Instead, Bob’s Burgers shone a more heartfelt light on the Belcher family, showing them as more wholesome and caring of one another. On Bob’s Burgers, the love the Belchers share is the point of the series. Yes, the unrefined animation and earnest musical escapades (to the tune of a soundtrack album, including one song from The National that sounds suspiciously like a Taylor Swift jam) helped to redefine the series (and the animation medium) as it figured out its identity, but at the core of Bob’s Burgers, it was always about the love.

On The Simpsons, Homer strangles Bart and on Family Guy, Peter viciously mocks Meg. But on Bob’s Burgers, the characters sought only to lift one another up, supporting them when they needed it most and learning how not to act among family when their actions manifested negatively. (Crucially, the lessons learned by the Belchers actually have an impact on the characters’ development going forward, as opposed to resetting the deck each week.) Largely, the care they pass between one another is the result of how each of them is imperfect — and comfortable to be so.

The titular Bob, a slightly bemused, slightly amused father figure who keeps an open mind in most scenarios, is the lead of the series and patriarch of the Belchers. For the most part, Bob’s actions are fairly self-effacing (even when he can hardly believe the nonsense his kids come up with and decide to say directly to their parents’ faces), but they are always conducted in the name of what he believes is best for his loved ones.
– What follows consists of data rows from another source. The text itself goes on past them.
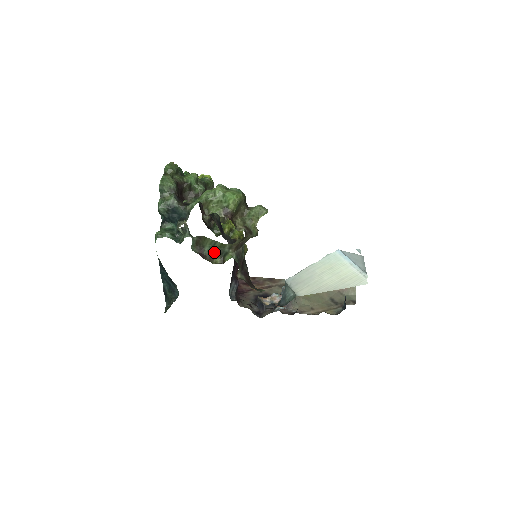
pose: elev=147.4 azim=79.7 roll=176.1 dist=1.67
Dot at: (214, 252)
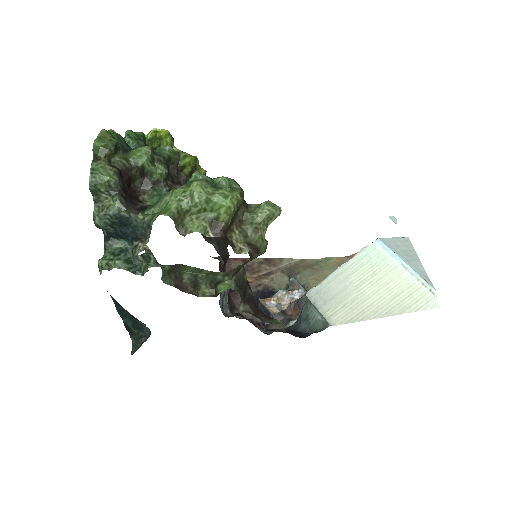
Dot at: (199, 280)
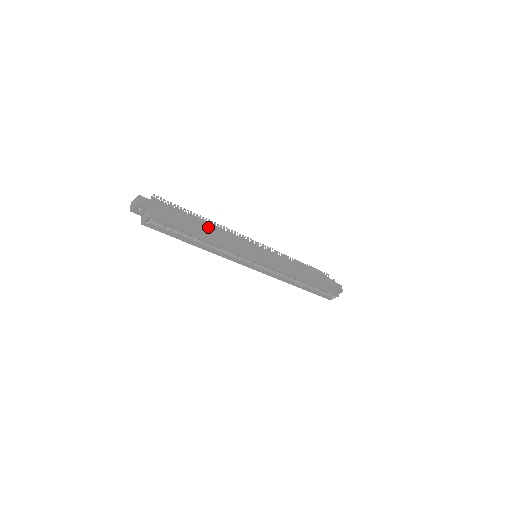
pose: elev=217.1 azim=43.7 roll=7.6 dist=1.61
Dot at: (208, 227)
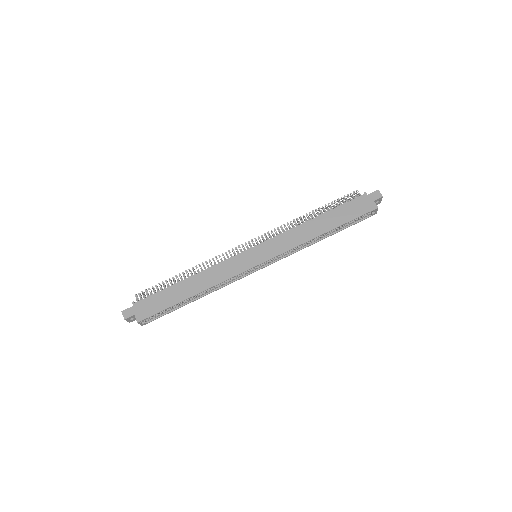
Dot at: (191, 280)
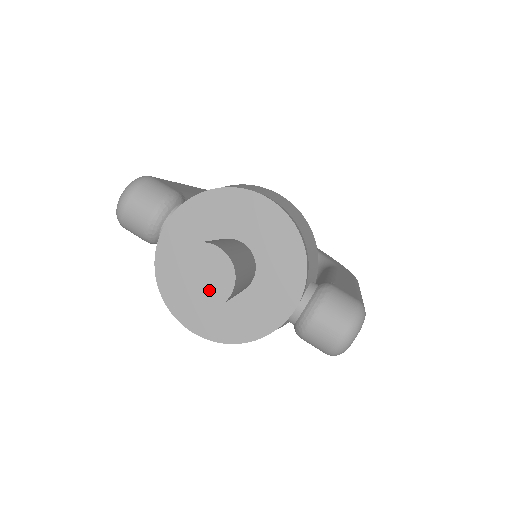
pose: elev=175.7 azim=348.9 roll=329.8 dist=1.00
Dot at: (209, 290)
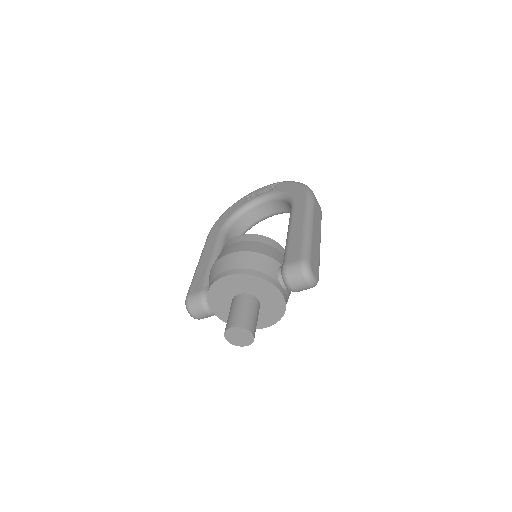
Dot at: (246, 338)
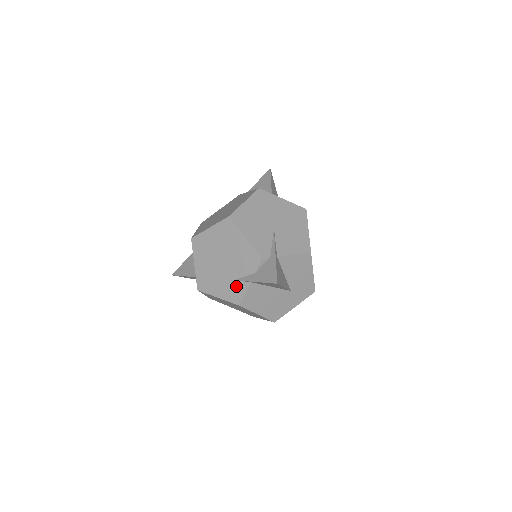
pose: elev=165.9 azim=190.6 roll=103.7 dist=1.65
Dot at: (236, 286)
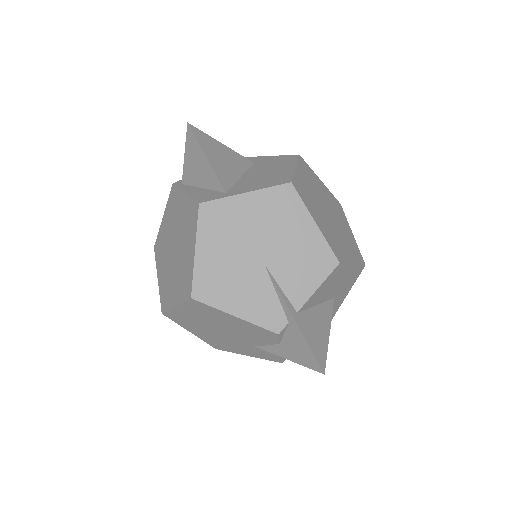
Dot at: (263, 351)
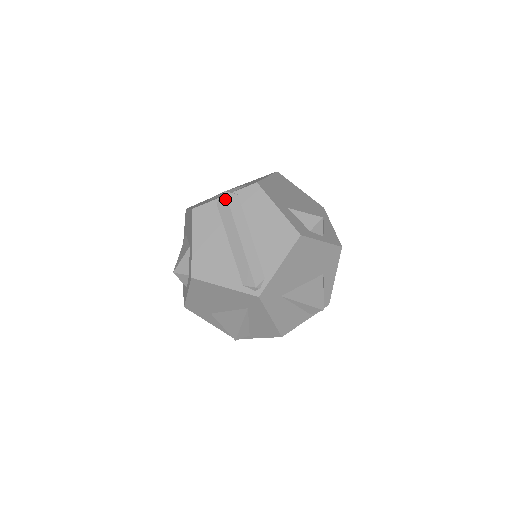
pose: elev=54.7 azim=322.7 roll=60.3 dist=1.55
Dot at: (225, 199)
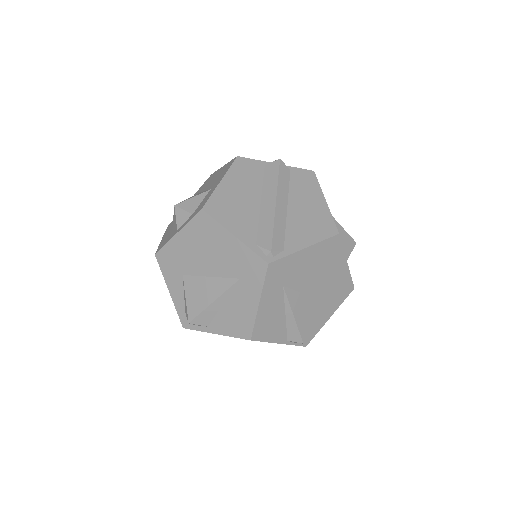
Dot at: (277, 165)
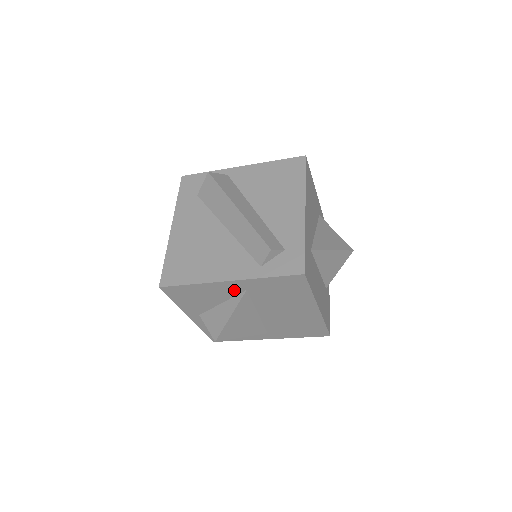
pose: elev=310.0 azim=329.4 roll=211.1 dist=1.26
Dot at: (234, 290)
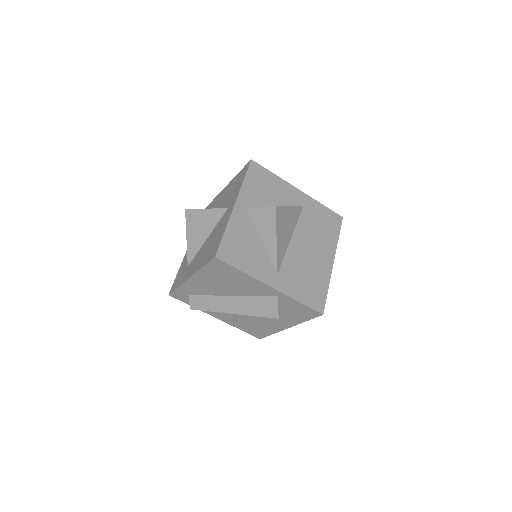
Dot at: (295, 200)
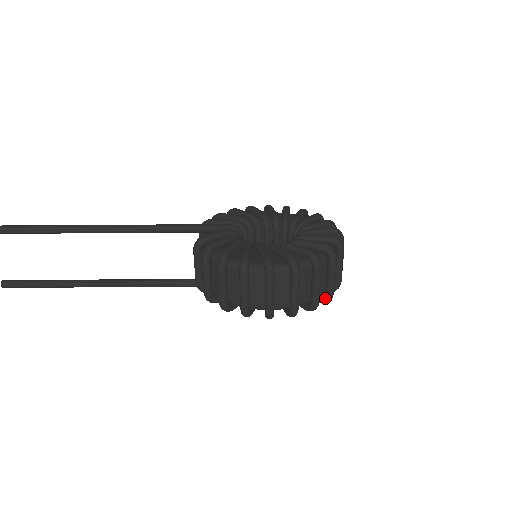
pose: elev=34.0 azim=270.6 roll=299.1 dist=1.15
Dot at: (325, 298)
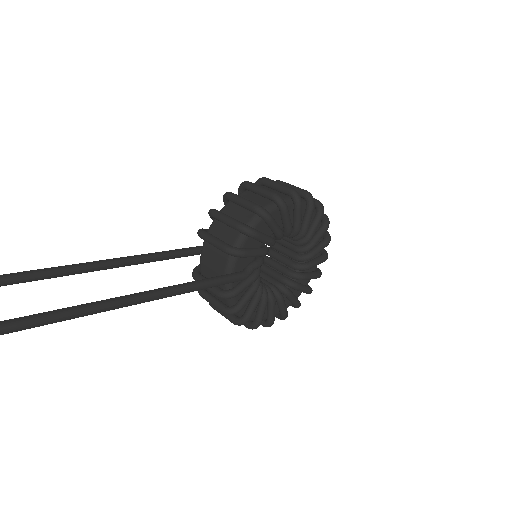
Dot at: occluded
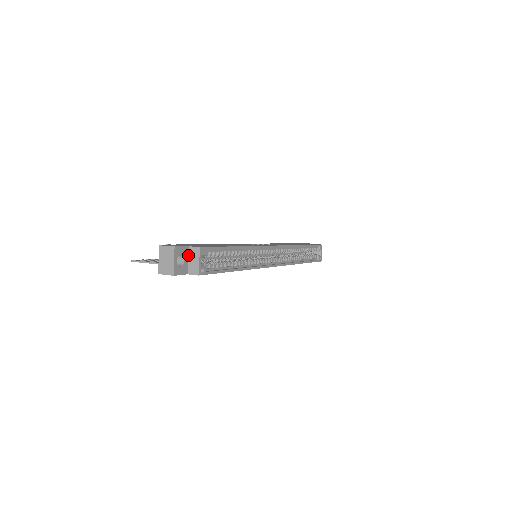
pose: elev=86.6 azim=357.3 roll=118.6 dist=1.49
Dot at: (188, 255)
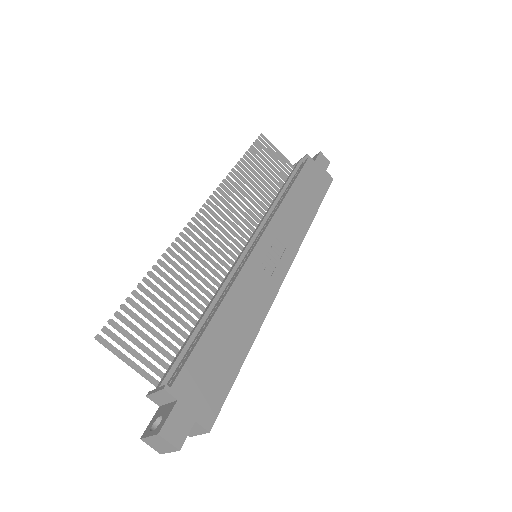
Dot at: occluded
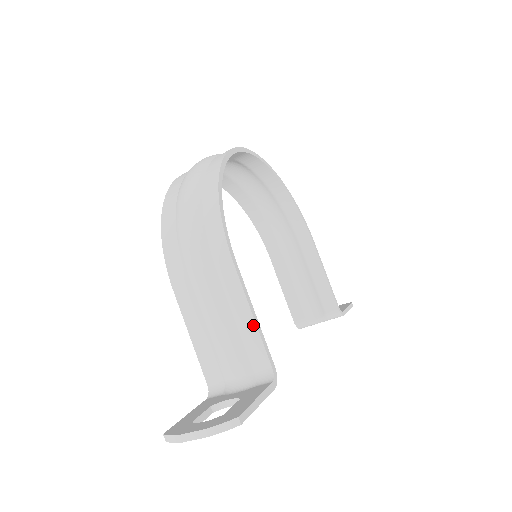
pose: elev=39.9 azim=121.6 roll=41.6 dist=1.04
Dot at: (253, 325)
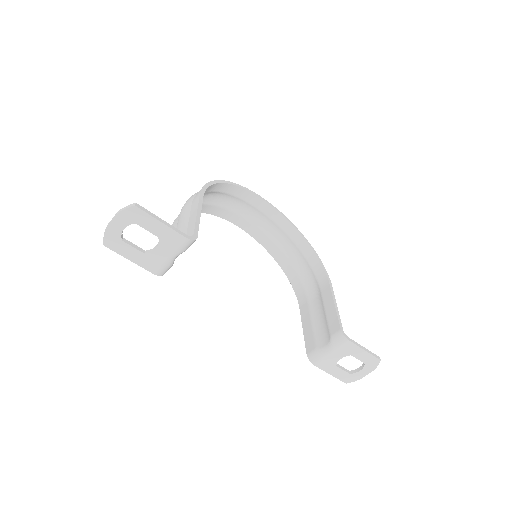
Dot at: (195, 218)
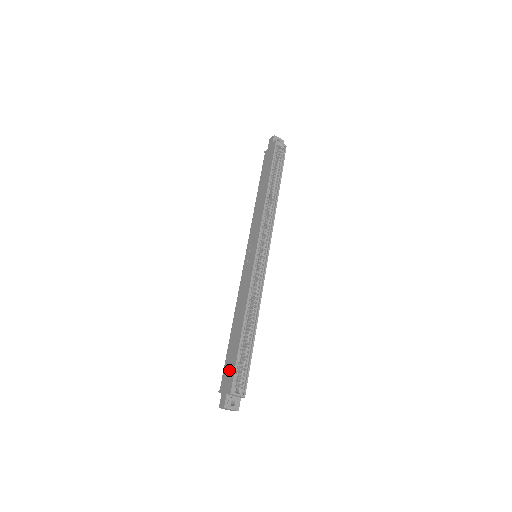
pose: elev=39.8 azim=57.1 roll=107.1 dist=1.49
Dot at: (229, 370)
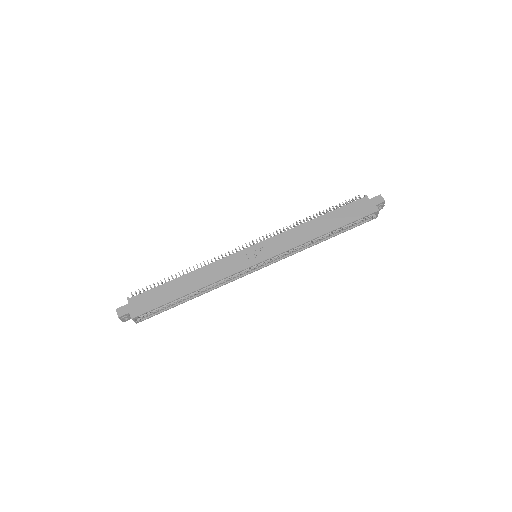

His downtrodden pessimism (which streaks through his character roughly eighty percent of the time on Bob’s Burgers) is counterbalanced by Linda, who is fun-loving and self-amusing. (She’s the type of person who claims to be a “fun customer” and actually lives up to the claim, as in one dinner with Bob when she mistakes a taxi for a “snatchy.”) The supportive nature of Linda’s character is always obvious because she cares enthusiastically enough for both her and Bob (Bob’s support is typically more muted and reluctant). When Tina is tasked with crafting a project based on her reading of The Call of the Wild, Linda devotes the entire afternoon to a home musical production of the story, as she always takes an interest in the kids’ extracurricular activities (even if they’re made up, like their “glee, key, and ski” club loyalties).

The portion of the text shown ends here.